それは、タクヒールらが前回の生で最後に聞いた、葬送を告げる教会の鐘の音にも酷似していた。
そう、あたかも何かの終焉を告げているかのように……
※
この鐘の音は、フェアラート公国内の関門にも届き、不気味に響き渡っていた。
これまでの経験から、彼らにもこの鐘の音は、敵軍が何かをはじめようとしていることは理解できた。
だが……、それが皆目見当もつかなかった。
「おい! あの鐘の音は何だ?
奴らはいったい何を仕掛けてくるつもりだ?」
スキュリア侯爵は、一抹の不安に駆られそう言って周囲の者たちを見渡した。
だが、その問いに答える者は誰もいなかった。
少し距離を置いて互いに向き合っているとはいえ、カイル王国側の関門とは優に500メル以上離れている。
そしてなにより、公国側の関門は堅固でありその城壁も高い。
遠距離から何かを仕掛けるにも、到底無理があるように思われた。
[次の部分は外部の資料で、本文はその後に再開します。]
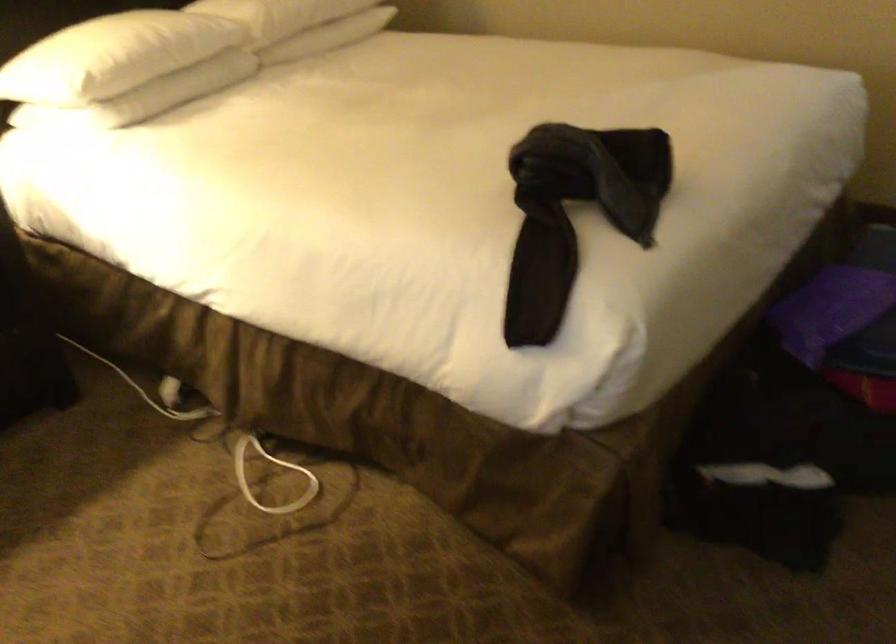
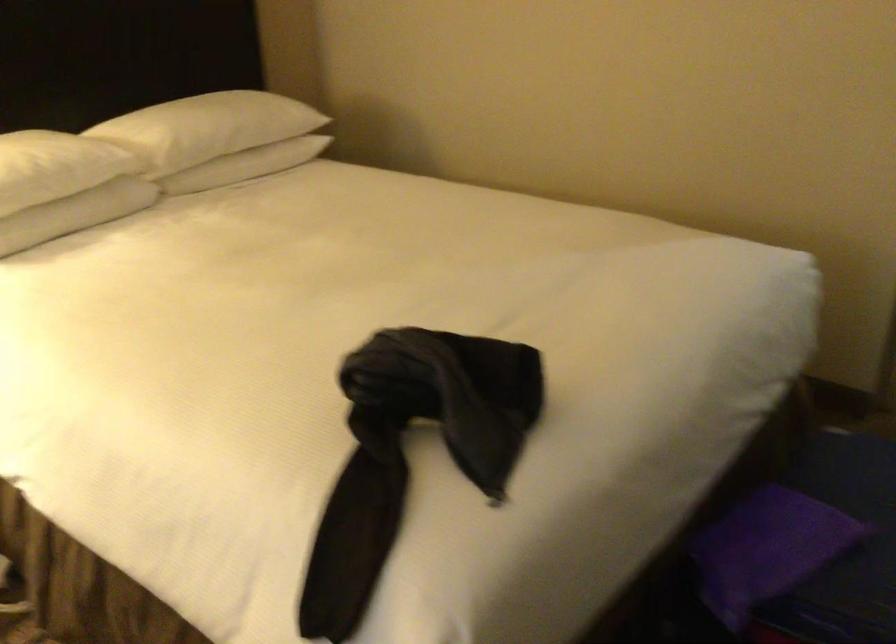
Question: The first image is from the beginning of the video and the second image is from the end. How did the camera likely rotate when shooting the video?

Choices:
 (A) Left
 (B) Right
 (C) Up
 (D) Down

Answer: (C)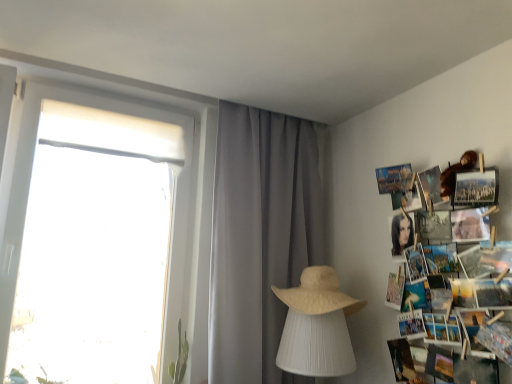
Question: Does printed paper collage at right have a greater width compared to beige straw hat at center?

Choices:
 (A) no
 (B) yes

Answer: (A)

Question: Can you confirm if printed paper collage at right is positioned to the left of beige straw hat at center?

Choices:
 (A) yes
 (B) no

Answer: (B)

Question: Is printed paper collage at right positioned in front of beige straw hat at center?

Choices:
 (A) no
 (B) yes

Answer: (B)

Question: Does printed paper collage at right have a smaller size compared to beige straw hat at center?

Choices:
 (A) no
 (B) yes

Answer: (A)

Question: Is printed paper collage at right in contact with beige straw hat at center?

Choices:
 (A) no
 (B) yes

Answer: (A)

Question: From their relative heights in the image, would you say beige straw hat at center is taller or shorter than printed paper collage at right?

Choices:
 (A) tall
 (B) short

Answer: (B)

Question: Would you say beige straw hat at center is to the left or to the right of printed paper collage at right in the picture?

Choices:
 (A) left
 (B) right

Answer: (A)

Question: Is beige straw hat at center spatially inside printed paper collage at right, or outside of it?

Choices:
 (A) inside
 (B) outside

Answer: (B)

Question: From the image's perspective, is beige straw hat at center located above or below printed paper collage at right?

Choices:
 (A) below
 (B) above

Answer: (A)

Question: In terms of width, does gray sheer curtain at center look wider or thinner when compared to beige straw hat at center?

Choices:
 (A) thin
 (B) wide

Answer: (A)

Question: Considering their positions, is gray sheer curtain at center located in front of or behind beige straw hat at center?

Choices:
 (A) front
 (B) behind

Answer: (B)

Question: Choose the correct answer: Is gray sheer curtain at center inside beige straw hat at center or outside it?

Choices:
 (A) outside
 (B) inside

Answer: (A)

Question: In terms of height, does gray sheer curtain at center look taller or shorter compared to beige straw hat at center?

Choices:
 (A) short
 (B) tall

Answer: (B)

Question: Considering the positions of printed paper collage at right and beige straw hat at center in the image, is printed paper collage at right wider or thinner than beige straw hat at center?

Choices:
 (A) thin
 (B) wide

Answer: (A)

Question: From their relative heights in the image, would you say printed paper collage at right is taller or shorter than beige straw hat at center?

Choices:
 (A) tall
 (B) short

Answer: (A)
そう、常識的に考えれば……
「もっ、申し上げます!
味方の中の一軍が、指令を無視して打って出るようです! 侯爵閣下のご命令と言って関門を開き、敵軍に突入すると言っております」
「馬鹿な! そんな命令、司令部は出しておらんぞ! すぐ引き返させよ!」
侯爵の参謀の一人が、伝令を怒鳴りつけた。
その様子を見ていた侯爵が割って入る。
「捨て置け!」
「が、しかし……」
「もし、血気にはやって指令を無視する者どもであれば、王国軍を死地に誘う餌となってもらう。
そして、裏切り者だった場合も同様だ。関門が開いたことで、奴らに誘われて敵軍は大挙して侵入してくるだろう。延々と続く、左右を城壁に囲まれた死の回廊ヘとな」
そう言って侯爵は不敵に笑った。
勝利に驕り、殲滅されるために死地へと進んでくれるのであれば、むしろ有難い話だ。
侯爵自身、どうやってカイル王国軍をそこに誘い込むか、悩んでいたところなのだから。
「各弓箭兵に下命、左右の城壁上から、入り込んだ鼠共を殲滅せよ。
生き残りの魔法士たちも、城壁上に展開してるのであろう? 彼らにも同様の指示を!」
この指示に従い、ラファール率いる隊のうち、300名程度が関門を内側から開かせ、カイル王国側の関門へと叫び声を上げつつ突進していった。
※
公国軍の一部が関門を開き、王国側の関門に向かって突進してくる様子は、俺たちが立つ望楼からもよく見て取れた。
「タクヒールさま、今です!」
「全カタパルト、所定の目標に一斉攻撃開始!」
団長の合図で、俺は一斉攻撃を指示した。
魔導砲4基、通常カタパルト6基はそのアームを大きく振り下ろした。
そして、千を超える制圧弾が風魔法士に誘導され、フェアラート公国が誇る関門、その城壁上へと飛翔した。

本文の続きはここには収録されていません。